The Problem
We had a working DialogFlow ES chatbot serving apartment property clients—handling availability queries, scheduling tours, answering questions about amenities. It worked, but DialogFlow's intent-matching was brittle and required constant tuning per client.
The goal: migrate to an LLM-based system that could handle more natural conversations while still delivering accurate, structured data (apartment availability, pricing, filtering by bedrooms/move-in date/etc).
My Role
Dev lead. I proposed the architecture to the company, got buy-in, and implemented the prototype with a junior colleague. This was my bet to make and my design to execute.
The Architectural Bet
I bet on large context windows (50-60K input tokens at conversation start) rather than step-by-step orchestration with heavy guardrails. The reasoning:
- Frontier models were rapidly improving — by the time we shipped, context handling would be stable enough
- Loading all relevant training and RAG data upfront would reduce orchestration complexity
- Utterance-aligned RAG preselection would keep responses grounded
The counterargument (which I heard but discounted): tokens cost money, and large payloads increase hallucination risk. I believed the ecosystem would catch up.
What Worked Well
Elasticsearch for Training/RAG Data
We were already on Elasticsearch, so storing training docs and RAG content as queryable NoSQL documents was natural. Non-developers could view and edit content. The system's knowledge was maintainable, not buried in code.
Function/Tool Calls for Structured Data
Apartment listings (~1MB JSON per property, refreshed daily) needed exact queries — "3 bedrooms, ground floor, available next week." We adapted existing proven patterns from DialogFlow into LLM tool calls. The LLM collected parameters; tools returned exact data.

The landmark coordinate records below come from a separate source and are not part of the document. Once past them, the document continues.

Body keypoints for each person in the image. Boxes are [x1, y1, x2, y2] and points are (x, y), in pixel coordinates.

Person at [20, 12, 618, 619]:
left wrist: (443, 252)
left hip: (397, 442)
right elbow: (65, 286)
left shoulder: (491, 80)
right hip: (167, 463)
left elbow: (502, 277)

Clean Separation of Concerns
LLM handles conversation flow and natural language. Tools handle structured queries and calculations. Neither tries to do the other's job.
What Didn't Work
USEARCH In-Memory Vectors
We used USEARCH for vector storage, loading all embeddings in-memory. This caused painful load times — minutes per deployment, worse when scaled across Kubernetes nodes. Development slowed to a crawl waiting on each other's builds.

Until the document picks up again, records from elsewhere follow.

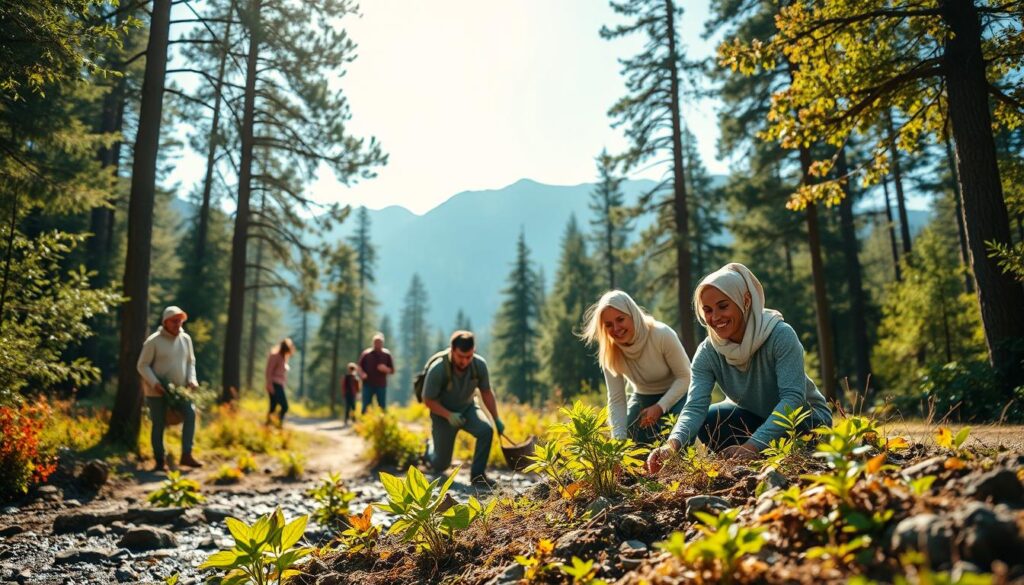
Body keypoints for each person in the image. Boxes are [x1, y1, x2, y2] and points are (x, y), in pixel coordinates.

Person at [647, 263, 833, 473]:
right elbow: (694, 406)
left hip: (804, 421)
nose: (715, 317)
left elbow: (793, 399)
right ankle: (755, 461)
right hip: (755, 419)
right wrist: (671, 446)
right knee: (710, 419)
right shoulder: (708, 352)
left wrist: (753, 445)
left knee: (803, 434)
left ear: (745, 300)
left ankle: (768, 456)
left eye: (723, 306)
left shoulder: (780, 335)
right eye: (707, 310)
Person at [580, 290, 692, 445]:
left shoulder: (661, 334)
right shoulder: (610, 351)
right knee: (630, 437)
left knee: (678, 432)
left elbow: (686, 377)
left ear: (633, 315)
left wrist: (660, 407)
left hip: (679, 395)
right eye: (609, 325)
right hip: (643, 397)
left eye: (620, 319)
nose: (616, 328)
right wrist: (617, 444)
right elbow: (617, 399)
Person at [422, 330, 504, 489]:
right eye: (461, 356)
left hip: (468, 409)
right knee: (441, 465)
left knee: (486, 430)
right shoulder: (438, 368)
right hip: (443, 415)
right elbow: (428, 400)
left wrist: (496, 419)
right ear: (452, 350)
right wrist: (448, 415)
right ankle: (429, 450)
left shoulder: (479, 365)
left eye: (469, 357)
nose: (465, 361)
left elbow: (486, 393)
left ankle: (478, 476)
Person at [137, 305, 203, 471]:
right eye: (174, 321)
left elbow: (190, 362)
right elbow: (142, 365)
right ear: (165, 322)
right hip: (156, 392)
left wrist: (192, 379)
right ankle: (160, 461)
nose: (178, 324)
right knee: (159, 424)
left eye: (180, 321)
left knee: (190, 413)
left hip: (180, 391)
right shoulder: (153, 341)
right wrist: (155, 383)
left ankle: (186, 455)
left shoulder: (186, 339)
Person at [358, 332, 395, 413]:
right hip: (367, 384)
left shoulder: (386, 354)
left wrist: (385, 369)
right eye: (376, 342)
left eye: (379, 342)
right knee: (366, 405)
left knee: (382, 406)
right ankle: (363, 423)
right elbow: (359, 367)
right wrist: (362, 374)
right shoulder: (366, 354)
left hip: (381, 385)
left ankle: (382, 423)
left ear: (382, 343)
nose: (377, 344)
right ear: (373, 343)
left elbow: (392, 370)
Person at [264, 338, 295, 426]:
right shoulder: (275, 355)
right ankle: (277, 424)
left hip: (279, 384)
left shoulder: (283, 356)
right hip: (274, 384)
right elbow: (268, 371)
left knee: (273, 406)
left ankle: (269, 426)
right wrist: (269, 384)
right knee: (284, 406)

This was a design mistake.
Never Validated the Core Thesis
The company was acquired before the system reached production. The acquiring company was Python-only (we were .NET) and had their own LLM systems. Our work was discarded.
Honest Uncertainty
I still don't know if the large-context approach would have worked in production.
The acquiring company used LangChain with step-by-step orchestration and heavy guardrails — the opposite of my bet. Their approach was more defensive against hallucination. Whether it was actually better for tokens and reliability, I genuinely can't say.
The bet was reasonable given where frontier models were heading in 2023-2024. But it was never proven.
What I'd Do Differently
- Not use in-memory vector storage during development. The slow load times killed iteration speed. A proper vector database (Pinecone, Qdrant, etc.) would have been worth the operational overhead.
- Build smaller proof-of-concept first. We went big before validating the context-window hypothesis at smaller scale.
- More explicit fallback paths. If the large-context approach started hallucinating, we didn't have a clean degradation strategy.